J'ai trouvé un ouvrage intitulé Souvenirs d'un Officier de la Grande Armée, la vie militaire sous le Premier Empire, par le capitaine Elzéar (ça existe) Blaze, illustré par Raffet & Charlet.
Je ne resiste pas à l'envie de vous faire partager quelques extraits de ses savoureux souvenirs.
Je passais un jour sur le pont de Stettin; j'allais au faubourg Lastadie; là je fis rencontre d'un prévôt, sapeur, ivrogne, mauvais sujet; il réunissait ces quatre qualités en une seule personne; aujourd'hui cela s'appelle un cumulard. Notre homme avait bu comme toujours; il parlait tout seul, marchait en zig-zag, et, pour me servir d'une expression de soldat, il était brouillé avec l'équilibre et faisait des festons. - Comment, disait-il en s'arrachant les poils de sa longue barbe, je ne trouverai pas dans toute la garnison un bon enfant qui viendra s'aligner avec moi ? pas un qui voudra que je lui fasse une boutonnière au milieu du ventre ? Autrefois, j'en aurai rencontré cent prêts à mettre le sabre à la main; aujourd'hui pas un; vous êtes tous des soldats du pape. Si j'étais à la place de l'Empereur, je vous mettrais tous à la gueule d'un canon, et j'y mettrais le feu pour vous apprendre à vivre.

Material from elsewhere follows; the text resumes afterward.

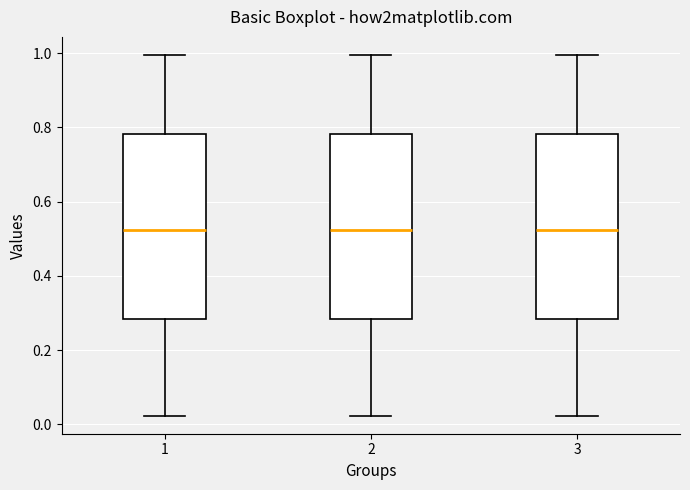

Reading left to right, read every box against the y-axis: the position of its median line, the range the box covers, and the ends of its whiskers. The values are not printed on the chart, so give them approximately, as read against the axis.

1: median 0.52, box 0.28 to 0.78, whiskers 0.02 to 1.00
2: median 0.52, box 0.28 to 0.78, whiskers 0.02 to 1.00
3: median 0.52, box 0.28 to 0.78, whiskers 0.02 to 1.00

- Eh! qu'as-tu donc mon ami ? lui dit un camarade qu'il rencontra pêchant à la ligne au bout du pont.
- Ce que j'ai ? Et bien ! je vais te le dire, ce que j'ai. J'ai que depuis deux heures, je cherche un bon enfant qui veuille venir se rafraîchir à coups de sabre, et je n'en trouve point; je les provoque tous, et pas un ne se fâche.
- Si tu le veux, je suis prêt à te rendre ce service-là.
- A la bonne heure, c'est parler çà ! J'avais toujours bien dit que l'on pouvait compter toi. Viens que je t'embrasse. Tu es un Français, tu es un ami; parlez-moi d'un camarade comme celui-là.
- Attends, laisse moi plier ma ligne, et je suis à toi dans l'instant.
- Ah le brave garçon ! c'est ça un grenadier ! nous irons là-bas dans ce petit bois près de la route Dam; nous serons seuls, personne ne nous dérangera; ce sera bien commode, nous nous battrons tout à notre aise. Ton sabre a bien le fil n'est-ce pas ?
- Oui, sois tranquille.
- Bon, le mien coupe mieux que les rasoirs du perruquier de notre compagnie.
- C'est comme cela qu'il doit être. Partons.
Je crus que c'était une plaisanterie et que le pêcheur, possédant tout son sang-froid, n'avait l'air d'abonder dans le sens de l'ivrogne que pour le mener coucher. Pas du tout; le soir j'appris que le combat avait eu lieu sérieusement, et que mes gaillards, blessés tous les deux par une bonne estafilade, étaient revenus à la caserne, bras dessus, bras dessous, chacun proclamant l'autre son meilleur ami.